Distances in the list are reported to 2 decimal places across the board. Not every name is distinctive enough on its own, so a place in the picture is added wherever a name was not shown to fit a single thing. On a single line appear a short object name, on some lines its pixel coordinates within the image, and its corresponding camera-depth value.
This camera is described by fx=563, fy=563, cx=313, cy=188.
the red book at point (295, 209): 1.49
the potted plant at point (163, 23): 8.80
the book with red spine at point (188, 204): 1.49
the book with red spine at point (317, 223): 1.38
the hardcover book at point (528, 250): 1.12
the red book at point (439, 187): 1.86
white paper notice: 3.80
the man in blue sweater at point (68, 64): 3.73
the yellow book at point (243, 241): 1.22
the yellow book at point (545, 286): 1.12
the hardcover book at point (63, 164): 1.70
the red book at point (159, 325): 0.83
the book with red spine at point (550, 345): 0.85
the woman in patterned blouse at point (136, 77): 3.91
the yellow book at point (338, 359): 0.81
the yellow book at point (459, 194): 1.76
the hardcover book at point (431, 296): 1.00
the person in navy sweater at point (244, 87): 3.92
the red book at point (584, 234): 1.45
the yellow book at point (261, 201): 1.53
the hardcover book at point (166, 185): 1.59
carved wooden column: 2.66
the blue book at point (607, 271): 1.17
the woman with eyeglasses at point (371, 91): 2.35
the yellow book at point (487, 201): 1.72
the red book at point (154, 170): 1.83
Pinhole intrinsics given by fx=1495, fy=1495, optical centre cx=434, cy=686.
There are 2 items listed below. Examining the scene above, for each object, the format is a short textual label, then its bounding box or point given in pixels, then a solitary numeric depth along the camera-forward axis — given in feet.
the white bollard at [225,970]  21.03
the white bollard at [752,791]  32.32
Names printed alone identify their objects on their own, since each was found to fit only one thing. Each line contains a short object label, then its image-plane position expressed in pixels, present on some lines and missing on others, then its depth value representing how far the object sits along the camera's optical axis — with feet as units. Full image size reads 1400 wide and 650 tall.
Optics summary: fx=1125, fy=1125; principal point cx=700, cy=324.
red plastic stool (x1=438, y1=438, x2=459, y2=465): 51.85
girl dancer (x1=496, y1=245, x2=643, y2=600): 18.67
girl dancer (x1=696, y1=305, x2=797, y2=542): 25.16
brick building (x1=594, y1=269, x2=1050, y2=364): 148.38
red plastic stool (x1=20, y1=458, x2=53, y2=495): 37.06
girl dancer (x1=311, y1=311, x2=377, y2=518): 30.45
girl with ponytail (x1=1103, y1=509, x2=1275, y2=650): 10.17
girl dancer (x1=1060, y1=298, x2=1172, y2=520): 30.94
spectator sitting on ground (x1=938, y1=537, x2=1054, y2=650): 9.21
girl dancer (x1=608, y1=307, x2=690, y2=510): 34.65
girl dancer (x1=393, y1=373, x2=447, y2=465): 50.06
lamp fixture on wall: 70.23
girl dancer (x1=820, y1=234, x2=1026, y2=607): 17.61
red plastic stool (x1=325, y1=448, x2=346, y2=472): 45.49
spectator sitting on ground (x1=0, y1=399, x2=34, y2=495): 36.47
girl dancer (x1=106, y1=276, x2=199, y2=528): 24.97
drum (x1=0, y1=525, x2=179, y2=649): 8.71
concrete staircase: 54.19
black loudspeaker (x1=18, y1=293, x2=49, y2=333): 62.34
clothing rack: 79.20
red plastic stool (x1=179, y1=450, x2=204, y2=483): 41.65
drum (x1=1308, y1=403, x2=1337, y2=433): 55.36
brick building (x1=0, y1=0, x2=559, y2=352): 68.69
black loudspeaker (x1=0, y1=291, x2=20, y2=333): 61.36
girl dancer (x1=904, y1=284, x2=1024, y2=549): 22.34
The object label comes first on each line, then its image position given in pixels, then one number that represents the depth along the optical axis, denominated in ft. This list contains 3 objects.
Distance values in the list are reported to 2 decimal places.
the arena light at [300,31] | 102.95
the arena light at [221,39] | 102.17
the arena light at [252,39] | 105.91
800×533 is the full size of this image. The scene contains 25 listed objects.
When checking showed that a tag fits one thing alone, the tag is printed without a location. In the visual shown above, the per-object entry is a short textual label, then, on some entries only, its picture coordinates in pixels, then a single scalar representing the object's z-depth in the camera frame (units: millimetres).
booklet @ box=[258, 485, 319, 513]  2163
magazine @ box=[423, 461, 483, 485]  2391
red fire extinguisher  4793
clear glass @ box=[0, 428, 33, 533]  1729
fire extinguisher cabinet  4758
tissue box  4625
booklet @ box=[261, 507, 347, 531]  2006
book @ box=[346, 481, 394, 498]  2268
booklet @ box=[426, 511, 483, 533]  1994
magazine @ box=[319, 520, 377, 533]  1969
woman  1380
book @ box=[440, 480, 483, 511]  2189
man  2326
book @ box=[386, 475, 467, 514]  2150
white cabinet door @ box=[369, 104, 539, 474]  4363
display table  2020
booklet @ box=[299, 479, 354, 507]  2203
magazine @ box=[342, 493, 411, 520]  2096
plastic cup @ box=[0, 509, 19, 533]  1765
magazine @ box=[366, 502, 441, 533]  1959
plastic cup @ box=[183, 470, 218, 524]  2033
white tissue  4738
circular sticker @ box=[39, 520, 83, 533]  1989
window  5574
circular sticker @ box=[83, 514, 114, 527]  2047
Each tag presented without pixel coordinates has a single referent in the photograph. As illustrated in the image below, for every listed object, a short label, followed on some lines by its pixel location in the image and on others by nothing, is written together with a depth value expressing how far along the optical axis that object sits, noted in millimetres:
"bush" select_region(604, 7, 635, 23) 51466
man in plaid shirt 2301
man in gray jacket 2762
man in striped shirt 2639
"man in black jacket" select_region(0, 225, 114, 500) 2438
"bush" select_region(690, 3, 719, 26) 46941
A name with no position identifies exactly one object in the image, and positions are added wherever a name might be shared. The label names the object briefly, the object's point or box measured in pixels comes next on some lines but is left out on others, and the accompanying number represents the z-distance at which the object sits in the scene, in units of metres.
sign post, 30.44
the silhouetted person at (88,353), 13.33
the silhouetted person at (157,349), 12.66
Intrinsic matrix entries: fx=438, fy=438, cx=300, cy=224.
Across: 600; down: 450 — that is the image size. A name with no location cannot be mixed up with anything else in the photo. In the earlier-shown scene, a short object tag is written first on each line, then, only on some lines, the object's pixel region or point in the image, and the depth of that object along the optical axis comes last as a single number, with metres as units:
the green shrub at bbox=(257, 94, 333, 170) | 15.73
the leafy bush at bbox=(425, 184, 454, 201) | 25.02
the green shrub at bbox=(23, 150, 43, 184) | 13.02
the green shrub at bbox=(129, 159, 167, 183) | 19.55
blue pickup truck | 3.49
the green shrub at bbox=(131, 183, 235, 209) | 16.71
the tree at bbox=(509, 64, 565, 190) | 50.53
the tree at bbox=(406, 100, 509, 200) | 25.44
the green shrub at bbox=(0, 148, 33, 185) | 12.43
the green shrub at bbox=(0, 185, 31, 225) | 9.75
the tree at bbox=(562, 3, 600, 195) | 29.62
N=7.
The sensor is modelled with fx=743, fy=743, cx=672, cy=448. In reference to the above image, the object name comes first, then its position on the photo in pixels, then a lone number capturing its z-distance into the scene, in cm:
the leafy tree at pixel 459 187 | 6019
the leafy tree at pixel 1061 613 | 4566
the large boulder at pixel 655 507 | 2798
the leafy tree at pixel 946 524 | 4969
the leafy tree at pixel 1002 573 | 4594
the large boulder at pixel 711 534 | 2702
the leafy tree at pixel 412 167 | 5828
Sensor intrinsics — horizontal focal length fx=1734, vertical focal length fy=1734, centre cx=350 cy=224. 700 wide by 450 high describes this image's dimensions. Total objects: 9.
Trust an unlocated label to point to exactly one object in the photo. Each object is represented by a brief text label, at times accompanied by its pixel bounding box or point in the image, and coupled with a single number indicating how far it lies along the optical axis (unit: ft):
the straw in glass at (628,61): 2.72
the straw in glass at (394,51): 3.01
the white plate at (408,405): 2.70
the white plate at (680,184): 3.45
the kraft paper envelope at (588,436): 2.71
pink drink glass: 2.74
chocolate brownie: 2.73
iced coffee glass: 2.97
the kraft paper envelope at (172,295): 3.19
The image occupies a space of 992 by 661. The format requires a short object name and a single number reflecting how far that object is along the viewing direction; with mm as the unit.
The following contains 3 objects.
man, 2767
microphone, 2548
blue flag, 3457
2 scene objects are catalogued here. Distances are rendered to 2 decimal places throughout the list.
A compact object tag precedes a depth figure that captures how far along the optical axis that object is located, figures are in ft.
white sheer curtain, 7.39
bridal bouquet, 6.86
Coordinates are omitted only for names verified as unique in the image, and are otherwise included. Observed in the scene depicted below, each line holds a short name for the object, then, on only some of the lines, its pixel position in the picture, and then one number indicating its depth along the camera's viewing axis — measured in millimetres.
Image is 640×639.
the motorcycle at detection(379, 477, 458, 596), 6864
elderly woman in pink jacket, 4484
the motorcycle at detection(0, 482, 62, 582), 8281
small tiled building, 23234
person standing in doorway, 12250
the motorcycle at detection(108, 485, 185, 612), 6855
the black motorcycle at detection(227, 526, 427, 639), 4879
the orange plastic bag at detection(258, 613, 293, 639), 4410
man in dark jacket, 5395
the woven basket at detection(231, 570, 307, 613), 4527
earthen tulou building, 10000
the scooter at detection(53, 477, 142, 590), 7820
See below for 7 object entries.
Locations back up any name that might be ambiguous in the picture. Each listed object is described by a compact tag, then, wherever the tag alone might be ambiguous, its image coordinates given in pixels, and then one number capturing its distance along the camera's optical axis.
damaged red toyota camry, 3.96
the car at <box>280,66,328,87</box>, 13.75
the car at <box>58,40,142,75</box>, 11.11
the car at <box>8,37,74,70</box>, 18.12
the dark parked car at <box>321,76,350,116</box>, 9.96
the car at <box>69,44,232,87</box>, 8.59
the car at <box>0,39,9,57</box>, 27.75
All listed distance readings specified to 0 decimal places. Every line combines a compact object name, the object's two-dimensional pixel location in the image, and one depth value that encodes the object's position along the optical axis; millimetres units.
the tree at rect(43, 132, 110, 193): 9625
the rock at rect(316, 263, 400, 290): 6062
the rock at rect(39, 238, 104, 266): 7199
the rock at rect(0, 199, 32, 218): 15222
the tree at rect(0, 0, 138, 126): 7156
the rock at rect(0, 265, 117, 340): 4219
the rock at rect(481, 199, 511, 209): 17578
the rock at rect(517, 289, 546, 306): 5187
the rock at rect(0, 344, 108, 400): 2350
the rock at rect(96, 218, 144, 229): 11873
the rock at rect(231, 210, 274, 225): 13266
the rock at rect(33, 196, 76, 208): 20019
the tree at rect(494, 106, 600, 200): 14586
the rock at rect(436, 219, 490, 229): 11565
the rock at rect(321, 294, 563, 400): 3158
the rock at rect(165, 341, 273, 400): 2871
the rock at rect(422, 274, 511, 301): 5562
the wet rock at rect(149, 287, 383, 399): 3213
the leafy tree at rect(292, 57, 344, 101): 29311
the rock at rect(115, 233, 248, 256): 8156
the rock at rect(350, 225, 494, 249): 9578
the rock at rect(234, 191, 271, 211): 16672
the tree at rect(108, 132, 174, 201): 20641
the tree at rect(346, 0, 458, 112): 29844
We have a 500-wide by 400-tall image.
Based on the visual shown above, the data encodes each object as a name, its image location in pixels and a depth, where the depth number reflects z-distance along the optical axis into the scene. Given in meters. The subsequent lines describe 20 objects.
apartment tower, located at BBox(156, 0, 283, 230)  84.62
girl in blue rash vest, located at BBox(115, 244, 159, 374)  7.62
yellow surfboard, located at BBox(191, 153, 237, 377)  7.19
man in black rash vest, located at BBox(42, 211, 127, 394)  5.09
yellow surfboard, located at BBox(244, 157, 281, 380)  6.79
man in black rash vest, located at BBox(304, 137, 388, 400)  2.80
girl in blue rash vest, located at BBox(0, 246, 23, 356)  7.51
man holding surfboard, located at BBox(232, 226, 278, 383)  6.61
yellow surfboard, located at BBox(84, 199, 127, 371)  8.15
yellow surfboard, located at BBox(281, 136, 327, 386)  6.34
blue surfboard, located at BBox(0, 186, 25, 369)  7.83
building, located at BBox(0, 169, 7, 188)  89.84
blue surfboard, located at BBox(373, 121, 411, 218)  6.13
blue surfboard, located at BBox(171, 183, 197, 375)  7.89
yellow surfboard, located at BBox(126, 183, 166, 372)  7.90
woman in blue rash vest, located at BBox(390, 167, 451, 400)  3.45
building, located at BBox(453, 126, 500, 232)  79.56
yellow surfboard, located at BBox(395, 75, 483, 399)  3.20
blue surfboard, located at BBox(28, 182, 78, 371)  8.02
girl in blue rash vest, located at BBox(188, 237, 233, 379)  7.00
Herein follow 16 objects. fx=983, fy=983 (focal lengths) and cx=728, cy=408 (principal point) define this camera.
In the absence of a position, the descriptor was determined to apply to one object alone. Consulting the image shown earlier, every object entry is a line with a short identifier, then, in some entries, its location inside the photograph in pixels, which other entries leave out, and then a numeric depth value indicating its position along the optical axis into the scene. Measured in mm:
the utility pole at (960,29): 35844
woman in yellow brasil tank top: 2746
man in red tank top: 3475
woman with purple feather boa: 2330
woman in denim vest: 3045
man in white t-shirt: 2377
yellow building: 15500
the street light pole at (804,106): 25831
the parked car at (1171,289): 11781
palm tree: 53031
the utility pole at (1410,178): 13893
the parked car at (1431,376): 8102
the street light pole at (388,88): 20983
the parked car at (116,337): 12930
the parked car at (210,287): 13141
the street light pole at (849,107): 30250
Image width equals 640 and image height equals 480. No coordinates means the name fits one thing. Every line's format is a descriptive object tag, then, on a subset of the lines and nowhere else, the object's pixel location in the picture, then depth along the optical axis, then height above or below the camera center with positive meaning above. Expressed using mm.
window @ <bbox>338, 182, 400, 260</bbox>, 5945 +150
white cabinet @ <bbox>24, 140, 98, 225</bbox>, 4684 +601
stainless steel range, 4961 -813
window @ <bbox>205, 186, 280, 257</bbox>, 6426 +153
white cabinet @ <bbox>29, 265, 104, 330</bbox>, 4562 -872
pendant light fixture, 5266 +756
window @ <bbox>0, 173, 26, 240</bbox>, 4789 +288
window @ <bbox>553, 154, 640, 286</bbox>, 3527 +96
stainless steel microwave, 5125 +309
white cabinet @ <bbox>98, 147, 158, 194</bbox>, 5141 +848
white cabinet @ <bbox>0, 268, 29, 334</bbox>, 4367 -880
* * * * * * *
Exercise objective → Above are the entries. Quote exactly the lines from the one bearing "microphone, 2548" through the one bearing "man in dark jacket, 5395".

The answer →
microphone, 2548
blue flag, 3457
2 scene objects are catalogued here. Distances are rendered to 2 decimal places throughout the list.
A compact object tag precedes a depth figure that captures how far along the optical axis that object is located, figures are in ft.
white sheer curtain, 7.39
bridal bouquet, 6.86
Coordinates are omitted only for names verified as unique in the image, and are otherwise included. Observed in the scene depicted below, each line holds a short name for the object, then, on only some of the lines, its pixel position in the picture, and then one number indicating its depth along the camera's viewing axis — measured in millimetres.
Image is 640×639.
the motorcycle at detection(379, 477, 458, 596), 6864
elderly woman in pink jacket, 4484
the motorcycle at detection(0, 482, 62, 582), 8281
small tiled building, 23234
person standing in doorway, 12250
the motorcycle at detection(108, 485, 185, 612), 6855
the black motorcycle at detection(227, 526, 427, 639), 4879
the orange plastic bag at detection(258, 613, 293, 639), 4410
man in dark jacket, 5395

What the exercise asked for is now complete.